Es probable que sea parte de la falsa profecía de los Mayas, que la gente dejó de mencionar, al ver que no se acabó el mundo en 2012, tal como pretendían múltiples campañas para incentivar el turismo hacia las ruinas de dicha cultura en Centroamérica.

Sin embargo, aunque las cosas cambian, nos seguimos comportando como vemos que se comporta la masa. Hablamos cuando todos hablan, o callamos cuando todos callan. Se está subiendo todo el mundo en un arca, que sin un Noé o líder que valga la pena, se hundirá.



La caída de 300 (o 500?) toneladas de Carbón en las playas de Santa Marta amenazan el ecosistema, y nos muestra lo reaccionarios que nos hemos vuelto. Sólo opinamos cuando pasa algo. Antes, no movemos un dedo. Ese mismo polvillo de Carbón se difunde en el aire de la zona industrial de Cartagena, pero nadie dice nada.
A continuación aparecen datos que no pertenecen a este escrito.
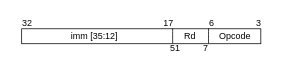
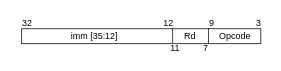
  <mxCell id="0" />
  <mxCell id="1" parent="0" />
  <mxCell id="2" value="" style="rounded=0;whiteSpace=wrap;html=1;" parent="1" vertex="1"><mxGeometry x="28" y="38" width="320" height="20" as="geometry" /></mxCell>
  <mxCell id="3" value="imm [35:12]" style="text;html=1;align=center;verticalAlign=middle;resizable=0;points=[];autosize=1;" parent="1" vertex="1"><mxGeometry x="88" y="38.5" width="73" height="19" as="geometry" /></mxCell>
  <mxCell id="4" value="Rd" style="text;html=1;align=center;verticalAlign=middle;resizable=0;points=[];autosize=1;" parent="1" vertex="1"><mxGeometry x="238" y="38" width="30" height="20" as="geometry" /></mxCell>
  <mxCell id="5" value="Opcode" style="text;html=1;align=center;verticalAlign=middle;resizable=0;points=[];autosize=1;" parent="1" vertex="1"><mxGeometry x="283" y="38" width="60" height="20" as="geometry" /></mxCell>
  <mxCell id="6" value="32" style="text;html=1;align=center;verticalAlign=middle;resizable=0;points=[];autosize=1;" parent="1" vertex="1"><mxGeometry x="20" y="20.5" width="30" height="20" as="geometry" /></mxCell>
- <mxCell id="7" value="17" style="text;html=1;align=center;verticalAlign=middle;resizable=0;points=[];autosize=1;" parent="1" vertex="1"><mxGeometry x="211" y="21" width="25" height="19" as="geometry" /></mxCell>
+ <mxCell id="7" value="12" style="text;html=1;align=center;verticalAlign=middle;resizable=0;points=[];autosize=1;" parent="1" vertex="1"><mxGeometry x="211" y="21" width="25" height="19" as="geometry" /></mxCell>
  <mxCell id="8" value="7" style="text;html=1;align=center;verticalAlign=middle;resizable=0;points=[];autosize=1;" parent="1" vertex="1"><mxGeometry x="265" y="54" width="17" height="19" as="geometry" /></mxCell>
- <mxCell id="9" value="6" style="text;html=1;align=center;verticalAlign=middle;resizable=0;points=[];autosize=1;" parent="1" vertex="1"><mxGeometry x="273" y="21" width="17" height="19" as="geometry" /></mxCell>
+ <mxCell id="9" value="9" style="text;html=1;align=center;verticalAlign=middle;resizable=0;points=[];autosize=1;" parent="1" vertex="1"><mxGeometry x="273" y="21" width="17" height="19" as="geometry" /></mxCell>
  <mxCell id="10" value="3" style="text;html=1;align=center;verticalAlign=middle;resizable=0;points=[];autosize=1;" parent="1" vertex="1"><mxGeometry x="336" y="21" width="17" height="19" as="geometry" /></mxCell>
  <mxCell id="11" value="" style="endArrow=none;html=1;" parent="1" edge="1"><mxGeometry width="50" height="50" relative="1" as="geometry"><mxPoint x="278" y="57.5" as="sourcePoint" /><mxPoint x="278" y="37.5" as="targetPoint" /><Array as="points"><mxPoint x="278" y="45.5" /></Array></mxGeometry></mxCell>
  <mxCell id="12" value="" style="endArrow=none;html=1;" parent="1" edge="1"><mxGeometry width="50" height="50" relative="1" as="geometry"><mxPoint x="230" y="57.5" as="sourcePoint" /><mxPoint x="230" y="37.5" as="targetPoint" /><Array as="points"><mxPoint x="230" y="45.5" /></Array></mxGeometry></mxCell>
- <mxCell id="13" value="51" style="text;html=1;align=center;verticalAlign=middle;resizable=0;points=[];autosize=1;" parent="1" vertex="1"><mxGeometry x="221" y="54" width="24" height="19" as="geometry" /></mxCell>
+ <mxCell id="13" value="11" style="text;html=1;align=center;verticalAlign=middle;resizable=0;points=[];autosize=1;" parent="1" vertex="1"><mxGeometry x="221" y="54" width="24" height="19" as="geometry" /></mxCell>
Hace unos días, el Director de INVEMAR, Francisco Arias, replicó (ver artículo) lo que ya sabemos los cartageneros: "En las islas del Rosario, los corales están cada vez más afectados por esta sedimentación, ya que esa tierra los cubre y los ahoga. Esto también se está haciendo evidente en los arrecifes de San Bernardo. Esos sedimentos llevan a los corales mercurio, arsénico y otros elementos que se desprenden de la minería ilegal". Lo sabemos y no hacemos nada. También sigue trayendo sedimentos el Canal del Dique.

Expertos españoles definieron un trastorno neurológico llamado alexitimia, que impide a las personas afectadas identificar las emociones que experimentan, así como expresarlas verbalmente. Aunque este hallazgo es un gran paso para la ciencia, vemos que este problema tiende a generalizarse; ya la gente no discute con argumentos, solo dan la espalda y se cierran. Saber que existe la alexitimia nos hace sentir que vamos de mal a peor, porque, la manera de verbalizar los problemas y definirlos, es componente de su solución.

Todavía estamos esperando que suceda algo en los diálogos de paz entre el gobierno y los grupos armados colombianos. Siendo la guerra un negocio, no habrá paz definitiva hasta que caigan los que ganan con ella.

Parece que la Alexitimia es mayor en nuestra tierra, y en nuestra generación. Vemos cómo las amistades se alejan, las parejas terminan, y cómo los fundamentos no se sostienen. Incluso reconozco que he sido víctima de esto. Vamos subiéndonos a esta especie de arca, que quizás no nos permita sobrevivir, pero estamos en una aparente tranquilidad, porque vemos cómo los que conocemos se suben a ella. Nada más erróneo.

Falta autenticidad, criterio, coherencia e identidad en el mundo. ¿Qué vamos a hacer?. Yo no me pienso subir al arca en el que todos están ahora subiendo. Por eso creo que me puedo quedar solo. Pero sigo en tierra firme.